The Alan Sondheim Mail Archive


Just to clarify - there are a lot of poets in academia who are brilliant
and edgy - it's more the institutional apparatus that surrounds them. I'm
thinking of John Cayley's work for example, which is hardly traditional.
But the apparatus stresses a canon, so for example, with electronic
literature I've seen almost no discussion of IRC, MOOs, MUDs, BBS, or
Newsgroups - all of which developed different 'wild poetics' that are of
great interest. Nick Montfort's Twisty Little Passages and some other
works cover text-based gaming like Adventure or Zork in a similar
direction. The RFC (Request for Comments) early Internet papers contain a
lot of traditional poetry (some of it reprinted in Pater Salus' book on
the early Net), but the poetics in them extends elsewhere - not only in
allusion, but also in dealing with underlying mechanics. Perl poetry
(which can be quite traditional) falls into this area but then there are
groups like Jodi whose codework is only revealed when the page-source in a
browser is opened. Other people like mez come to mind, and she's also had
academic exposure. The ELO's http://collection.eliterature.org/1/ and /2/
have a lot of amazing material in them. My point (I'm meandering) is that
so much of this is based on digital (or in some people's minds post-
digital) production and for that matter digital reading techniques, that
new and differing academias are necessary to forefront this material for
students - and this generation of students has grown up fundamentally with
the digital. Instead, the poetry worlds, such as it is/they are, seem/s so
often to still consider language poetry the avant-garde, that the older or
traditional forms are still sufficient for/within the social. But then,
sufficient for what? Certainly for expression, for a politics which might
have a hard time dealing with Occupy. And in academia, just to clarify,
there are a great many poets who are brilliant and edgy and struggle at
times with the institution that supports them - John Cayley certainly
comes to mind, who might be considered, along with mez, a loose cannon. A
good example of this is the archeology of electronic literature, in
relation for example to the Chinese 1000 Character Essay, or even the
language games played in the Hebrew Bible. Nick Montfort's recent work
with Pall Thayer and the Commodore 64 early personal computer comes to
mind, and they currently have a show up at the Boston Cyberarts Gallery.
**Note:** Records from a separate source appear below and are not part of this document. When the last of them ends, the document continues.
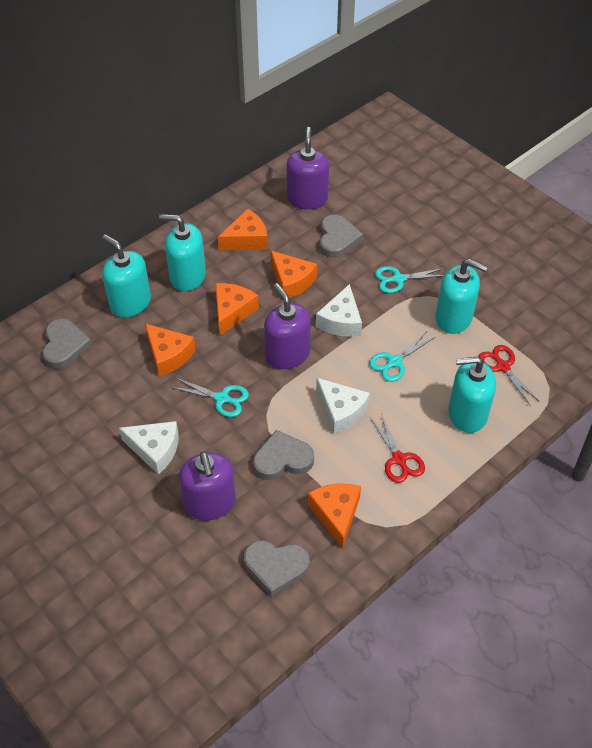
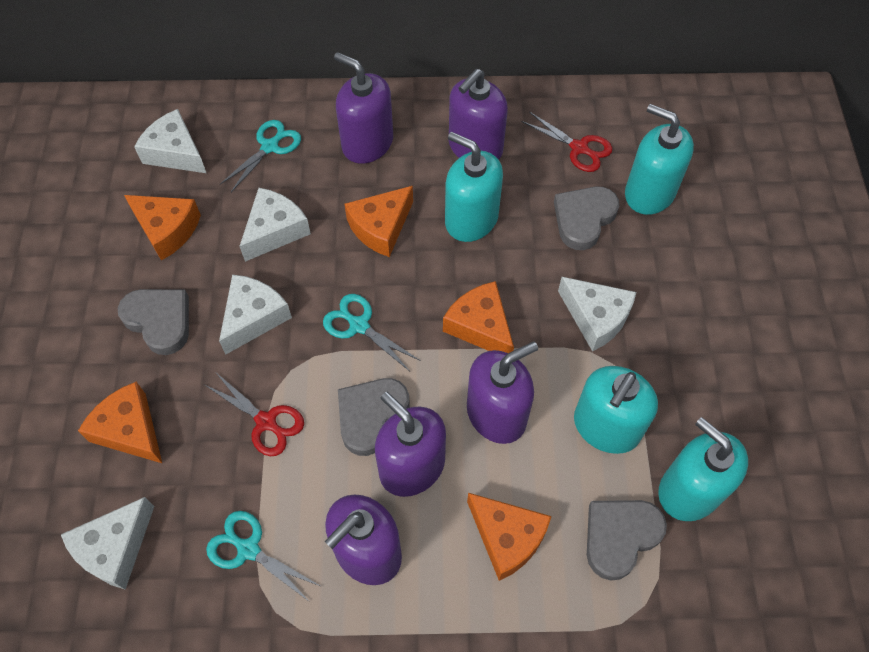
purple soap dispenser: [179,451,236,521] [264,283,311,369] [286,127,329,209] = 3 -> [325,494,402,585] [334,52,393,164] [375,392,446,497] [449,69,508,160] [467,342,538,444] = 5
white cheese: [119,421,179,475] [316,284,362,337] [316,378,370,434] = 3 -> [61,497,154,590] [134,109,206,173] [219,274,292,354] [239,188,311,262] [558,277,636,351] = 5

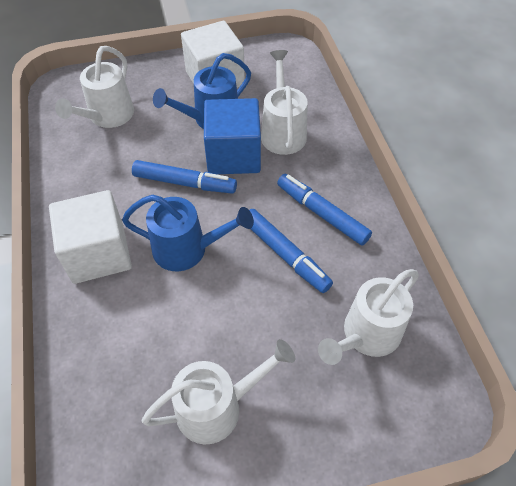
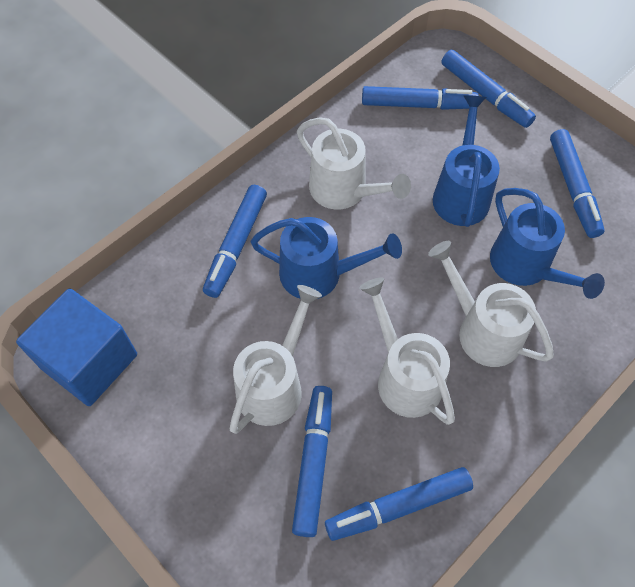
blue marker: [132,160,237,194] [249,209,333,293] [277,174,372,246] = 3 -> [203,185,267,298] [292,386,332,537] [325,467,473,541] [362,86,479,110] [442,50,536,128] [550,129,605,238] = 6
blue watering can: [122,195,254,271] [153,53,251,129] = 2 -> [250,217,402,299] [433,95,500,227] [490,188,605,299] = 3
white cube: [49,190,132,284] [181,21,245,88] = 2 -> none = 0

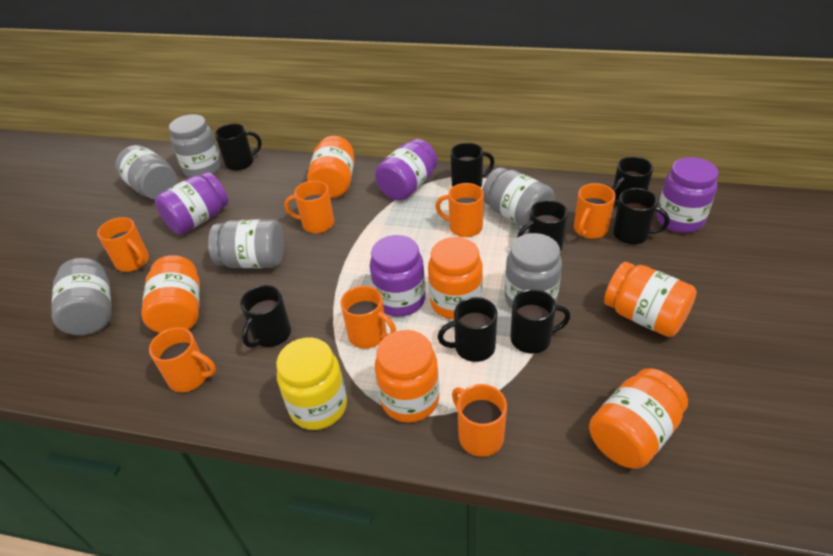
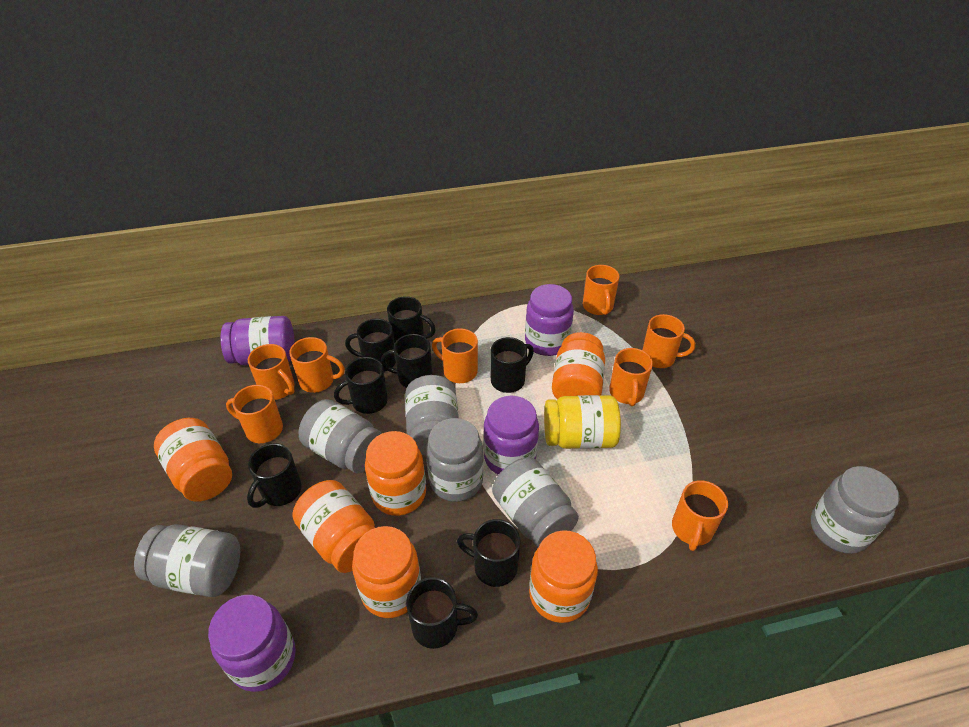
orange mug: [97,217,149,272] [149,327,216,392] [284,180,334,233] [340,286,396,349] [435,183,484,237] [452,384,507,457] [574,183,616,239] = 7 -> [226,385,283,443] [248,344,295,400] [289,337,345,393] [432,328,478,383] [583,265,619,315] [609,348,653,406] [643,314,695,368] [672,480,728,551] = 8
The ELO and Jodi come to mind. I think of codework which always seems to
extend elsewhere; I developed the term in an essay I wrote for the
American Book Review. This was a print publication and the page-source was
and still is identical with the page. I consider even now the poetics of
Celan and Holderlin to be among the avant-garde; they recognize their
insufficiency of form within the social. Cayley has done brilliant work
between Chinese and translation, often dealing with the underlying
mechanics of reading. I think this is also true of Dwarf Fortress. There
are a lot of brilliant and edgy poets around.